Given text section start

Re: subroutine for calculating day since 1900 needed
by dragonchild (Archbishop) on May 12, 2006 at 17:02 UTC
    DateTime and Date::Calc are both good solutions.

    Alternately, you could just precalculate the number of days in each year into an array (with 1900 in index 0, 1901 in index 1), then convert the month/day into number of days since Jan 1st of the current year. Of course, that assumes you know how to calculate the number of days in a year. You do know how to do that, right?


    My criteria for good software:
    1. Does it work?
    2. Can someone else come in, make a change, and be reasonably certain no bugs were introduced?
Re: subroutine for calculating day since 1900 needed
by jmcnamara (Monsignor) on May 13, 2006 at 00:28 UTC

    Here is one way using Date::Calc, but there are a lot of other modules you could use as well. This assumes that the epoch is 0/0/1900 as opposed to 1/1/1900 but either way it is easy to change.
    #!/usr/bin/perl -wl use strict; use Date::Calc 'Delta_Days'; print days_since_1900(1900, 1, 1); print days_since_1900(2006, 5, 13); sub days_since_1900 { my $years = $_[0]; my $months = $_[1] || 1; my $days = $_[2] || 1; my @date = ($years, $months, $days); my @epoch = (1900, 1, 1, ); my ($days_since_1900) = Delta_Days(@epoch, @date); return 1 + $days_since_1900; }

    --
    John.

Given text section end

Written task 1 = Return the portion of the forum thread on counting days since 1900 starting at "My criteria for" and ending at "bugs were introduced?", copied word for word.

Task inputs section start

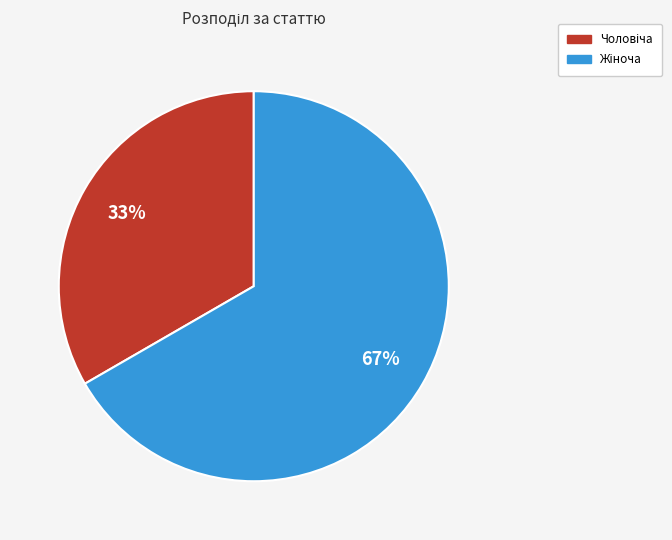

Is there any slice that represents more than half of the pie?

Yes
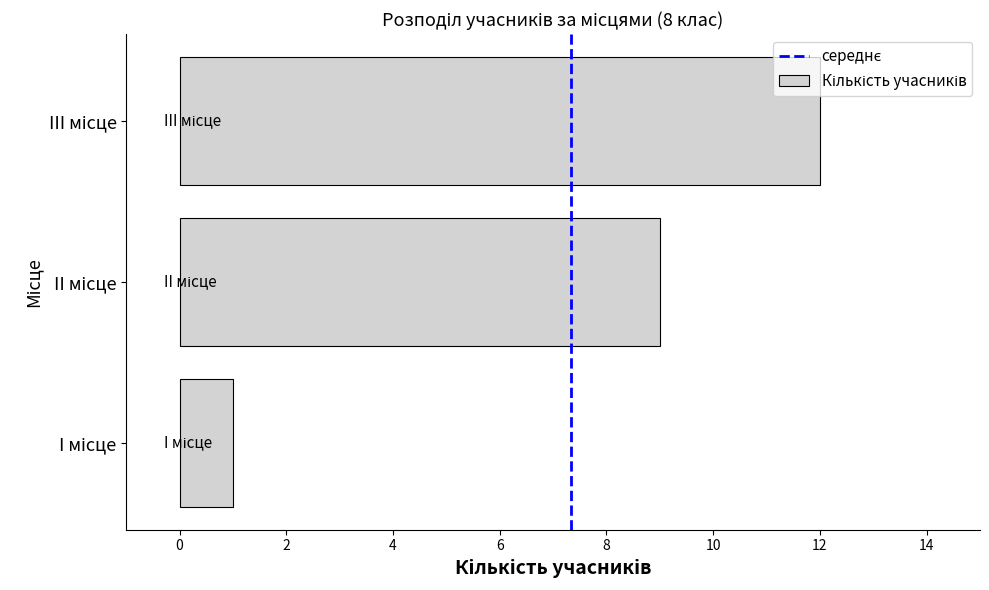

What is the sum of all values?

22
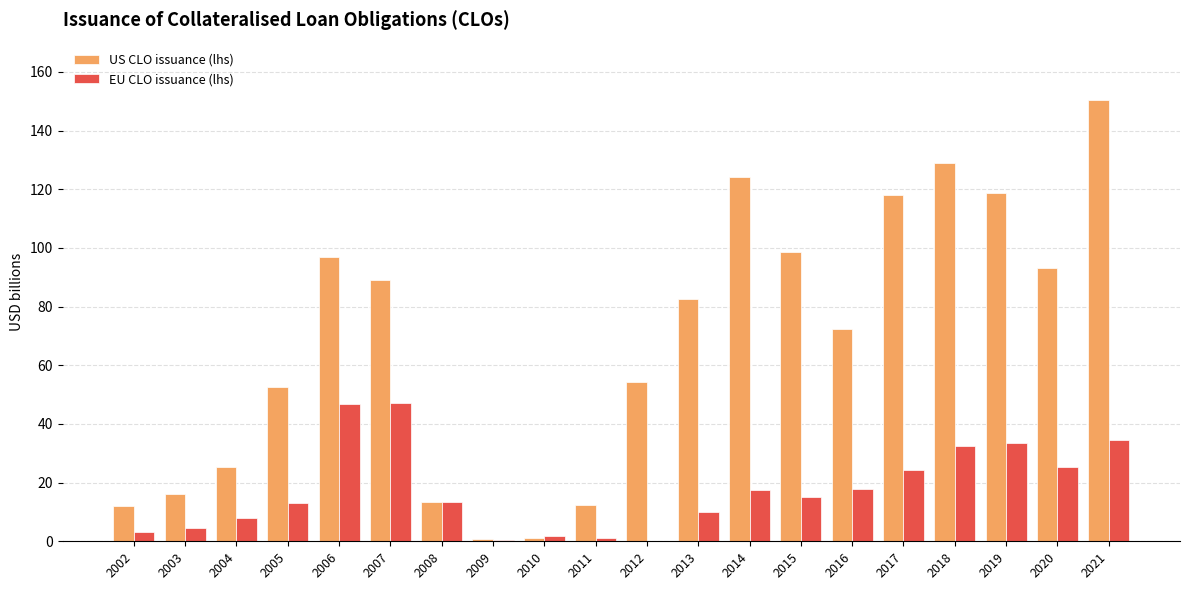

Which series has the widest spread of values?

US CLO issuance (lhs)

Task inputs section end
Task inputs section start

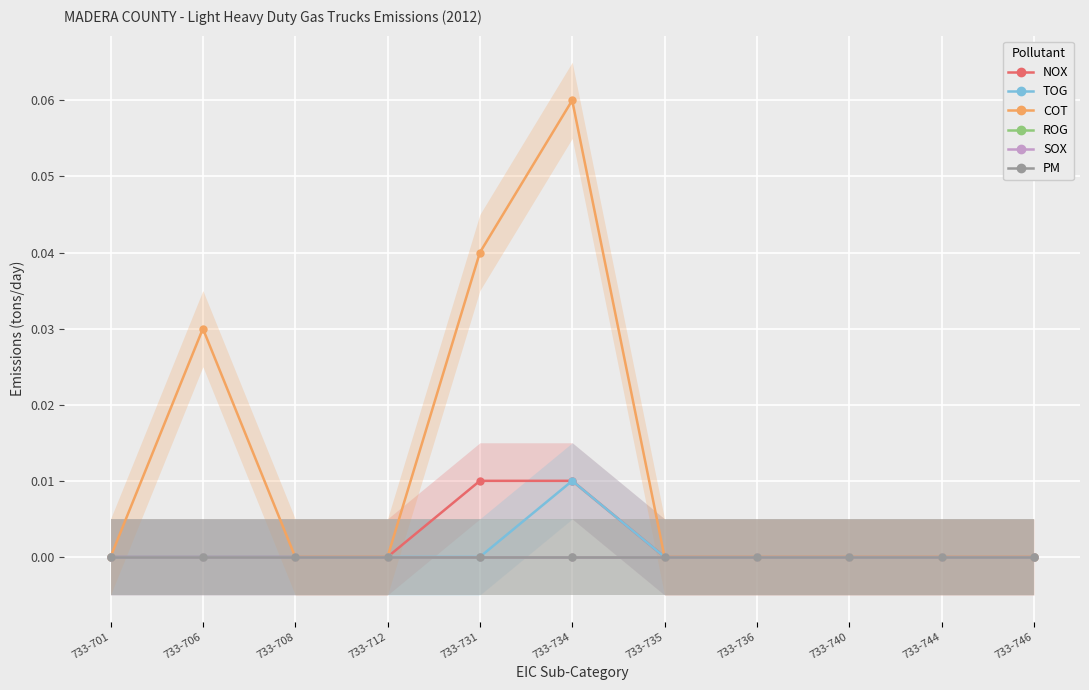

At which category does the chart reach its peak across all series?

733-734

Task inputs section end

Written task 2 = Retype the lines of the rows starting at the line containing "Is there any" and ending at the line containing "Which series has the widest spread of values?", both lines included, and leave the pictures out.

Response area 1 =
My criteria for good software:
    1. Does it work?
    2. Can someone else come in, make a change, and be reasonably certain no bugs were introduced?

Response area 2 =
Is there any slice that represents more than half of the pie?

Yes

What is the sum of all values?

22

Which series has the widest spread of values?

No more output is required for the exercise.